Copy out every line of the data where the word "display" is found.

═══ Provided information

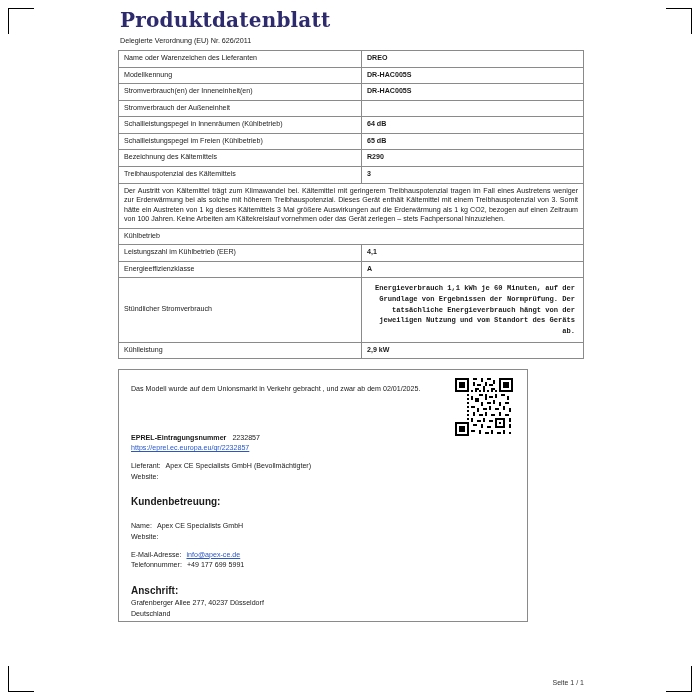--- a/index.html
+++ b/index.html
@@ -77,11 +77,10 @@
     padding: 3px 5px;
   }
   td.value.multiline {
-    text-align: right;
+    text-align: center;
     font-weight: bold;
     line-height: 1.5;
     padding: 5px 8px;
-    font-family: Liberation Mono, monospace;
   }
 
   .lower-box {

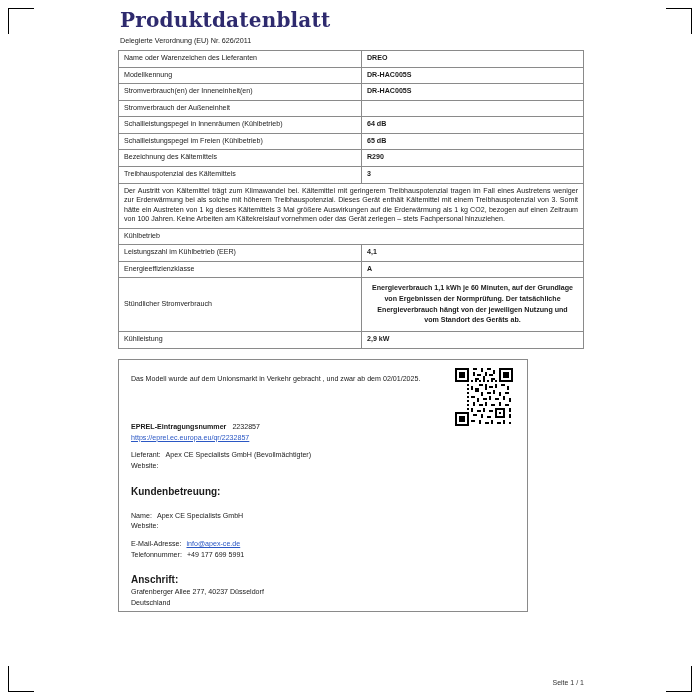--- a/index.html
+++ b/index.html
@@ -85,10 +85,10 @@
 
   .lower-box {
     border: 0.6px solid #8a8a8a;
-    width: 410px;
+    width: 466px;
     box-sizing: border-box;
     margin-top: 10px;
-    padding: 10px 10px 2px 10px;
+    padding: 10px 10px 11px 10px;
     position: relative;
     min-height: 220px;
   }

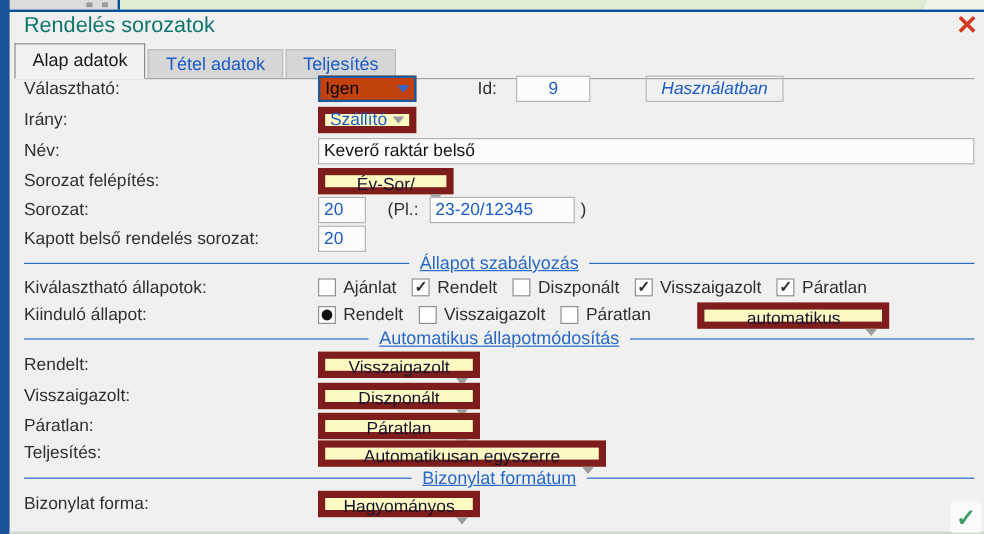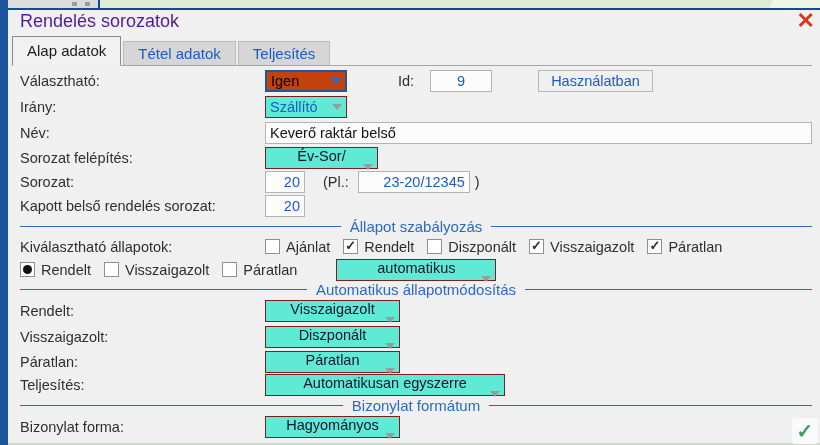--- a/index.html
+++ b/index.html
@@ -21,7 +21,7 @@
            border-radius:3px;color:#3f9e68;font-size:20px;font-weight:bold;display:flex;
            align-items:center;justify-content:center;}
 
-  .title{position:absolute;left:20px;top:11px;font-size:18px;color:#4c1d95;}
+  .title{position:absolute;left:20px;top:11px;font-size:18px;color:#0f766e;}
 
   .tabbar{position:absolute;left:12px;top:37px;right:8px;height:28px;display:flex;
           align-items:flex-end;border-bottom:1px solid #a6a6a6;}

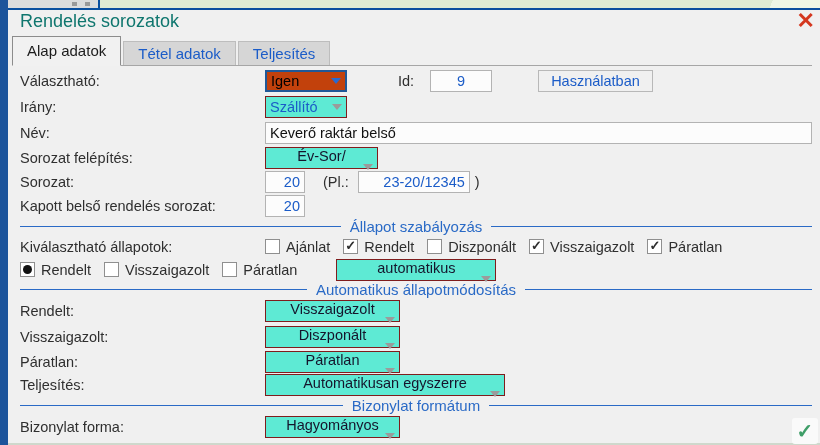--- a/index.html
+++ b/index.html
@@ -30,7 +30,7 @@
   .tab.active{height:28px;line-height:28px;background:#f1f1f1;color:#1c1c1c;
        border:1px solid #8c8c8c;border-bottom:1px solid #f1f1f1;margin-bottom:-1px;}
 
-  .form{position:absolute;left:20px;top:67px;right:8px;}
+  .form{position:absolute;left:20px;top:60px;right:8px;}
   .row{display:flex;align-items:center;height:25px;font-size:14.5px;color:#2f2f2f;}
   .h27{height:27px}.h26{height:26px}.h24{height:24px}.h23{height:23px}
   .lbl{width:245px;flex:none;}

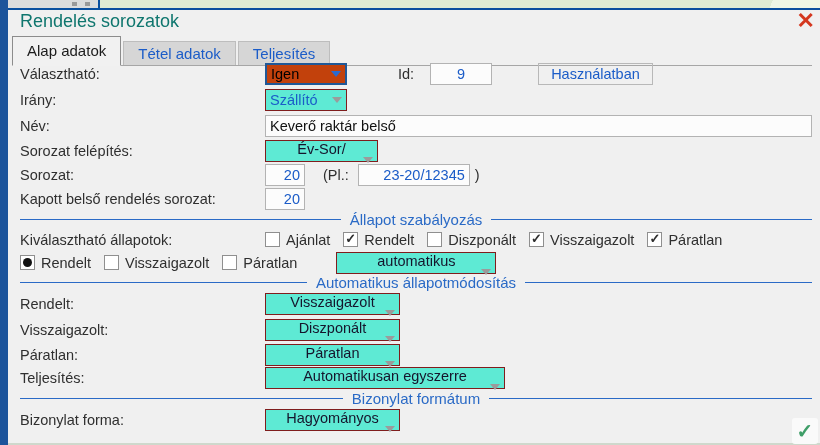--- a/index.html
+++ b/index.html
@@ -54,7 +54,7 @@
   .tbox.grow{flex:1;}
   .badge{box-sizing:border-box;height:22px;border:1px solid #b8b8b8;color:#1b5cc8;
         display:flex;align-items:center;justify-content:center;padding:0 12px;
-        font-size:14.5px;margin-left:46px;flex:none;}
+        font-size:14.5px;margin-left:46px;flex:none;font-style:italic;}
 
   .opt{display:flex;align-items:center;margin-right:13px;}
   .cb{box-sizing:border-box;width:15px;height:15px;background:#fff;border:1px solid #8f8f8f;

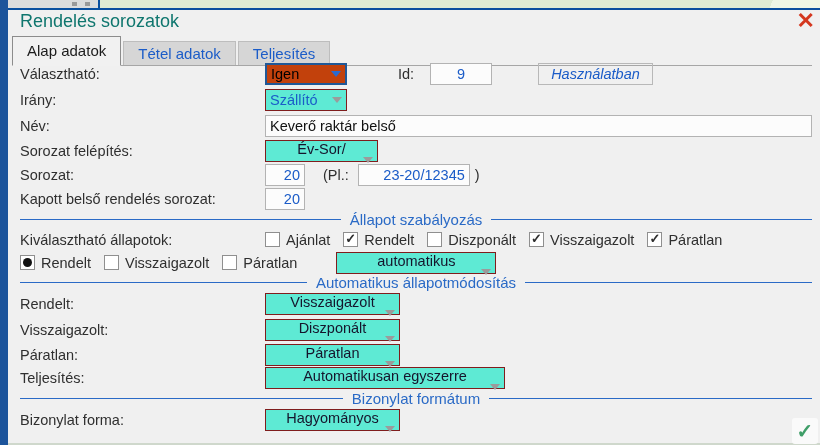--- a/index.html
+++ b/index.html
@@ -36,7 +36,7 @@
   .lbl{width:245px;flex:none;}
   .inline-lbl{margin-left:51px;margin-right:16px;}
 
-  .combo{box-sizing:border-box;height:22px;background:#5eead4;border:1px solid #7f1d1d;
+  .combo{box-sizing:border-box;height:22px;background:#fef9c3;border:6px solid #7f1d1d;
          display:flex;align-items:center;padding:0 4px;font-size:14.5px;flex:none;}
   .combo .arr{margin-left:auto;width:0;height:0;border-left:5px solid transparent;
          border-right:5px solid transparent;border-top:6px solid #9b9b9b;flex:none;}

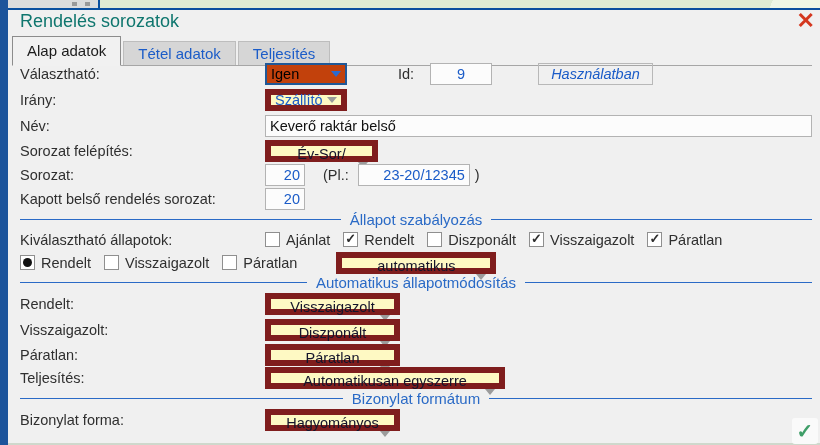--- a/index.html
+++ b/index.html
@@ -49,7 +49,7 @@
 
   .tbox{box-sizing:border-box;height:22px;background:#fcfcfc;border:1px solid #b3b3b3;
         font-size:14.5px;display:flex;align-items:center;padding:0 4px;color:#111;flex:none;}
-  .tbox.blue{color:#1b5cc8;justify-content:flex-end;}
+  .tbox.blue{color:#1b5cc8;}
   .tbox.center{justify-content:center;}
   .tbox.grow{flex:1;}
   .badge{box-sizing:border-box;height:22px;border:1px solid #b8b8b8;color:#1b5cc8;

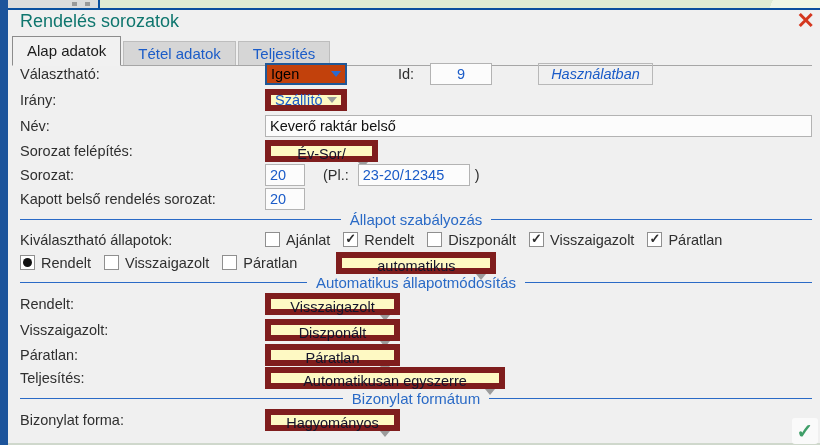--- a/index.html
+++ b/index.html
@@ -44,7 +44,7 @@
   .combo.focus .arr{border-top-color:#2a6ad0;}
   .combo.blue{color:#1b5cc8;}
   .combo.dark{color:#15152c;flex-direction:column;}
-  .w40{width:40px}.w62{width:62px}.w82{width:82px}.w113{width:113px}.w121{width:112px}
+  .w40{width:40px}.w62{width:62px}.w82{width:82px}.w113{width:113px}.w121{width:121px}
   .w135{width:135px}.w160{width:160px}.w223{width:223px}.w240{width:240px}
 
   .tbox{box-sizing:border-box;height:22px;background:#fcfcfc;border:1px solid #b3b3b3;

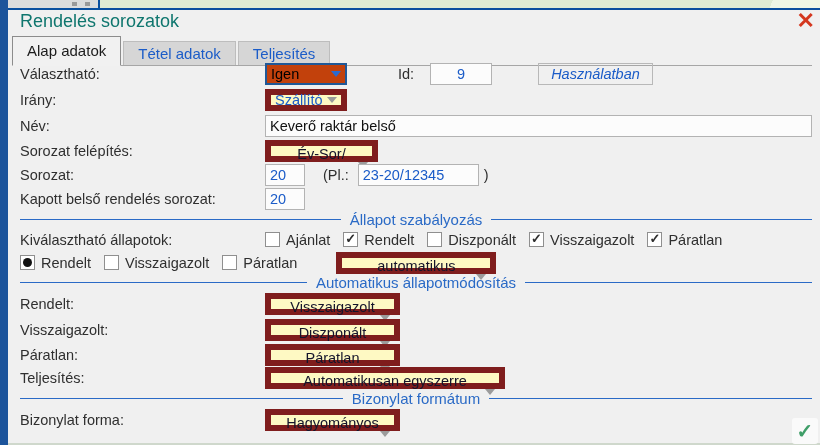--- a/index.html
+++ b/index.html
@@ -66,7 +66,7 @@
 
   .sect{display:flex;align-items:center;height:17px;color:#2a6ac6;font-size:15px;}
   .sect .ln{flex:1;height:1px;background:#2a6ac6;}
-  .sect .tx{padding:0 9px;white-space:nowrap;}
+  .sect .tx{padding:0 9px;white-space:nowrap;text-decoration:underline;}
 
   .ml26{margin-left:26px;}
   .pl-lbl{margin-left:18px;}

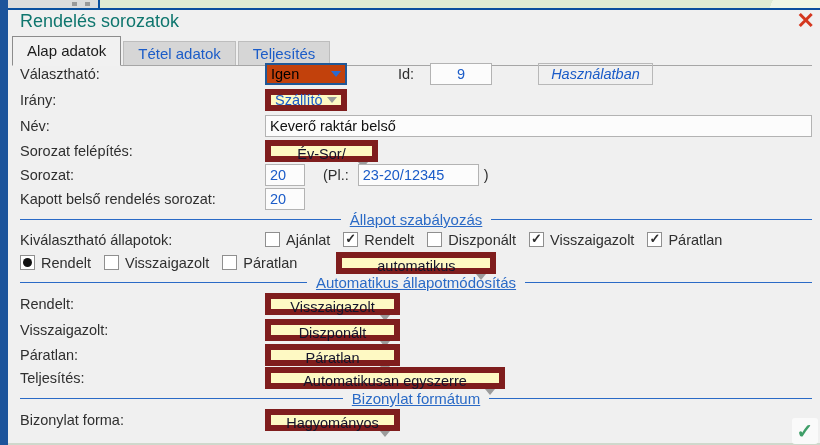--- a/index.html
+++ b/index.html
@@ -189,6 +189,7 @@
     </div>
 
     <div class="row h23">
+      <span class="lbl">Kiinduló állapot:</span>
       <div class="opt">
         <span class="cb radio on"></span>
         <span>Rendelt</span>

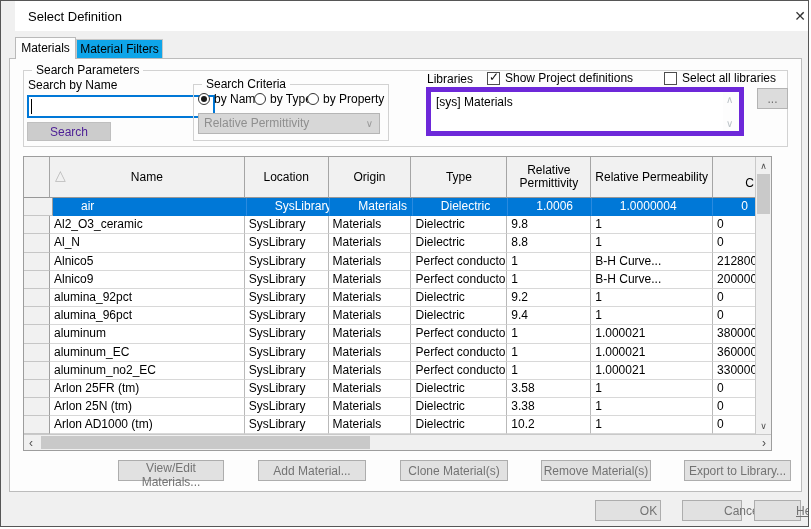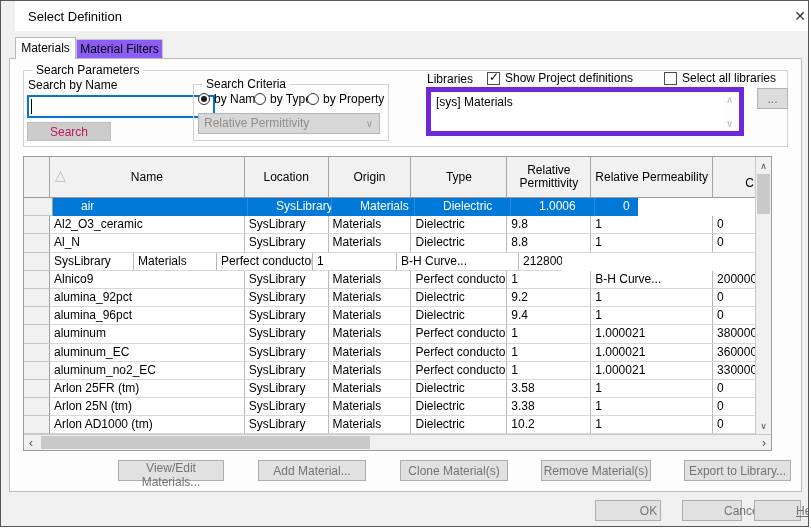--- a/index.html
+++ b/index.html
@@ -19,7 +19,7 @@
   .tab.active { left:14px; top:36px; width:61px; height:22px; line-height:21px;
                 background:#fdfdfd; border:1px solid #b9b9b9; border-bottom:none; z-index:3; }
   .tab.inactive { left:75px; top:38px; width:87px; height:19px; line-height:18px;
-                  background:#8b5cf6; border:1px solid #c6c6c6; border-bottom:none; z-index:1; }
+                  background:#0ea5e9; border:1px solid #c6c6c6; border-bottom:none; z-index:1; }
 
   
   .pane { position:absolute; left:8px; top:57px; width:793px; height:434px;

══════

◆ Answer box ◆
            border-radius:3px;color:#3f9e68;font-size:20px;font-weight:bold;display:flex;
   .tabbar{position:absolute;left:12px;top:37px;right:8px;height:28px;display:flex;
   .row{display:flex;align-items:center;height:25px;font-size:14.5px;color:#2f2f2f;}
         display:flex;align-items:center;justify-content:center;padding:0 12px;
   .opt{display:flex;align-items:center;margin-right:13px;}
          display:flex;align-items:center;padding:0 4px;font-size:14.5px;flex:none;}
         font-size:14.5px;display:flex;align-items:center;padding:0 4px;color:#111;flex:none;}
   .sect{display:flex;align-items:center;height:17px;color:#2a6ac6;font-size:15px;}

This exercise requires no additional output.